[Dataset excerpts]
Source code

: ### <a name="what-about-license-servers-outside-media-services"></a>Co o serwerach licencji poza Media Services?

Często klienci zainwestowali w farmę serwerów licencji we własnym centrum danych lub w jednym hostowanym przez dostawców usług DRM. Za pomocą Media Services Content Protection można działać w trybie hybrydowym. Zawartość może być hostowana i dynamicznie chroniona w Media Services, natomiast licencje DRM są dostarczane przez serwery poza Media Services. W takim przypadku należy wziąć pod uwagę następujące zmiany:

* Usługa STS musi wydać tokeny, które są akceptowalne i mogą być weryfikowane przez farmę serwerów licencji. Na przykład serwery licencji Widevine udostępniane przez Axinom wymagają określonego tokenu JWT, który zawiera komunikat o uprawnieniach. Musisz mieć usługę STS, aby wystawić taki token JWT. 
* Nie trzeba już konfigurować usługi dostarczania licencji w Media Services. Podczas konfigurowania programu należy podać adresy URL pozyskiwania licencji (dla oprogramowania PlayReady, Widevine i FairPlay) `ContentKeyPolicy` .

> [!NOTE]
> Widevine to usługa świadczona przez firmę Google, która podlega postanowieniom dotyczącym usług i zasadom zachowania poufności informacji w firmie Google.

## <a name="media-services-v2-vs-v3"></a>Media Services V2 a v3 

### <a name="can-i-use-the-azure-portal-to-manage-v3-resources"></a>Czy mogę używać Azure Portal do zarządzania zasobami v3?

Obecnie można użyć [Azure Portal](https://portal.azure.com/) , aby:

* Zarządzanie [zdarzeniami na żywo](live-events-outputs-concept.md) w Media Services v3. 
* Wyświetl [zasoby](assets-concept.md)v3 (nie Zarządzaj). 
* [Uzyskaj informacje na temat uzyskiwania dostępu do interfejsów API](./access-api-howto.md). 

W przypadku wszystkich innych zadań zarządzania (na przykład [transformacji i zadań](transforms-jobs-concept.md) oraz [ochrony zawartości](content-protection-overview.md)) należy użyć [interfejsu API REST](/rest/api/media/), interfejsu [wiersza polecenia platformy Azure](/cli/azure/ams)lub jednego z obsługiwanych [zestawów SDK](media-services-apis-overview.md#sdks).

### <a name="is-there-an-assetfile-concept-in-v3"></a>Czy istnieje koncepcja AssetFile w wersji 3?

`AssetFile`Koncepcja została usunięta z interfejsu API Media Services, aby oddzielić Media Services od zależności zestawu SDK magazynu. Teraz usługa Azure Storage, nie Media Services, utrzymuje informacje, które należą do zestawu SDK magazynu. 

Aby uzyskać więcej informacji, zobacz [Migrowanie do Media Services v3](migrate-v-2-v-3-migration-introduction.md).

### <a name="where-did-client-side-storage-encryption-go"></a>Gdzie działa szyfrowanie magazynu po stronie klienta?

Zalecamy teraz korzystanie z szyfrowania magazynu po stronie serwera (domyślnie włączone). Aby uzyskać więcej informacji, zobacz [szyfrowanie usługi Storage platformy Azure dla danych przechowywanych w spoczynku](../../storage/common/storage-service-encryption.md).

**Brief**
Exactly as they stand, write out all of the entries.

**Task solution**
Source code

: ### <a name="what-about-license-servers-outside-media-services"></a>Co o serwerach licencji poza Media Services?

Często klienci zainwestowali w farmę serwerów licencji we własnym centrum danych lub w jednym hostowanym przez dostawców usług DRM. Za pomocą Media Services Content Protection można działać w trybie hybrydowym. Zawartość może być hostowana i dynamicznie chroniona w Media Services, natomiast licencje DRM są dostarczane przez serwery poza Media Services. W takim przypadku należy wziąć pod uwagę następujące zmiany:

* Usługa STS musi wydać tokeny, które są akceptowalne i mogą być weryfikowane przez farmę serwerów licencji. Na przykład serwery licencji Widevine udostępniane przez Axinom wymagają określonego tokenu JWT, który zawiera komunikat o uprawnieniach. Musisz mieć usługę STS, aby wystawić taki token JWT. 
* Nie trzeba już konfigurować usługi dostarczania licencji w Media Services. Podczas konfigurowania programu należy podać adresy URL pozyskiwania licencji (dla oprogramowania PlayReady, Widevine i FairPlay) `ContentKeyPolicy` .

> [!NOTE]
> Widevine to usługa świadczona przez firmę Google, która podlega postanowieniom dotyczącym usług i zasadom zachowania poufności informacji w firmie Google.

## <a name="media-services-v2-vs-v3"></a>Media Services V2 a v3 

### <a name="can-i-use-the-azure-portal-to-manage-v3-resources"></a>Czy mogę używać Azure Portal do zarządzania zasobami v3?

Obecnie można użyć [Azure Portal](https://portal.azure.com/) , aby:

* Zarządzanie [zdarzeniami na żywo](live-events-outputs-concept.md) w Media Services v3. 
* Wyświetl [zasoby](assets-concept.md)v3 (nie Zarządzaj). 
* [Uzyskaj informacje na temat uzyskiwania dostępu do interfejsów API](./access-api-howto.md). 

W przypadku wszystkich innych zadań zarządzania (na przykład [transformacji i zadań](transforms-jobs-concept.md) oraz [ochrony zawartości](content-protection-overview.md)) należy użyć [interfejsu API REST](/rest/api/media/), interfejsu [wiersza polecenia platformy Azure](/cli/azure/ams)lub jednego z obsługiwanych [zestawów SDK](media-services-apis-overview.md#sdks).

### <a name="is-there-an-assetfile-concept-in-v3"></a>Czy istnieje koncepcja AssetFile w wersji 3?

`AssetFile`Koncepcja została usunięta z interfejsu API Media Services, aby oddzielić Media Services od zależności zestawu SDK magazynu. Teraz usługa Azure Storage, nie Media Services, utrzymuje informacje, które należą do zestawu SDK magazynu. 

Aby uzyskać więcej informacji, zobacz [Migrowanie do Media Services v3](migrate-v-2-v-3-migration-introduction.md).

### <a name="where-did-client-side-storage-encryption-go"></a>Gdzie działa szyfrowanie magazynu po stronie klienta?

Zalecamy teraz korzystanie z szyfrowania magazynu po stronie serwera (domyślnie włączone). Aby uzyskać więcej informacji, zobacz [szyfrowanie usługi Storage platformy Azure dla danych przechowywanych w spoczynku](../../storage/common/storage-service-encryption.md).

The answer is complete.